TitleIl Libro di Mormon: Anticipating Growth Beyond Italy’s Waldensian Valleys
Publication TypeJournal Article
Year of Publication2002
AuthorsHomer, Michael W.
JournalJournal of Book of Mormon Studies
Volume11
Issue1
Pagination40-44, 109-110
KeywordsForeign Language Translation; Missionary Work; Translation
Abstract

In the year 1850, Elder Lorenzo Snow of the Quorum of the Twelve Apostles arrived in Italy as a missionary. He and his companions spent much of their time with a Waldensian community. Elder Snow soon began sending missionaries to Switzerland to preach the gospel to French speakers there and began publishing church materials into French.

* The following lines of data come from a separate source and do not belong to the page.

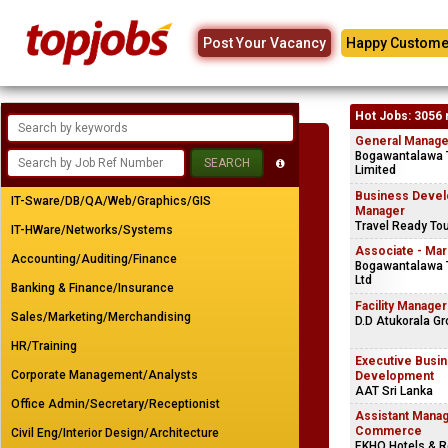
Post Your Vacancy
Happy Custome
Hot Jobs: 3056 
General Manager
Bogawantalawa 
Limited
Business Deve
IT-Sware/DB/QA/Web/Graphics/GIS
Manager
Travel Ready To
IT-HWare/Networks/Systems
Associate - Mar
Accounting/Auditing/Finance
Bogawantalawa T
Ltd
Banking & Finance/Insurance
Facility Manager
Sales/Marketing/Merchandising
D.D Atukorala Gr
HR/Training
Executive Busi
Corporate Management/Analysts
Development
AAT Sri Lanka
Office Admin/Secretary/Receptionist
Assistant Manag
Commerce
Civil Eng/Interior Design/Architecture
EKHO Hotels & R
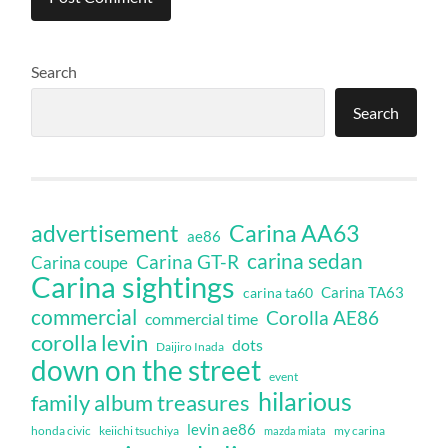
Search
Search
Carina AA63
advertisement
ae86
carina sedan
Carina GT-R
Carina coupe
Carina sightings
Carina TA63
carina ta60
commercial
Corolla AE86
commercial time
corolla levin
dots
Daijiro Inada
down on the street
event
hilarious
family album treasures
levin ae86
honda civic
keiichi tsuchiya
my carina
mazda miata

The new materials caused a lot of opposition from Swiss Protestants and Italian Catholics. Elder Snow then went to England, where he solicited the help of an anonymous translator, and together they completed the translation of the Book of Mormon into Italian. Elder Snow returned to Italy soon after, bringing copies of Il Libro di Mormon with him, but he and the other missionaries did not find much success. Because of the influence of the Catholic Church on the government, the Church of Jesus Christ of Latter-day Saints was not given much freedom in their preaching. Il Libro di Mormon similarly did not significantly help the missionary work. Almost all the Italian converts to the church were French-speaking Waldensians. Because of the lack of progress, the Italian mission was closed in 1867 and not reopened until a century later, in 1966.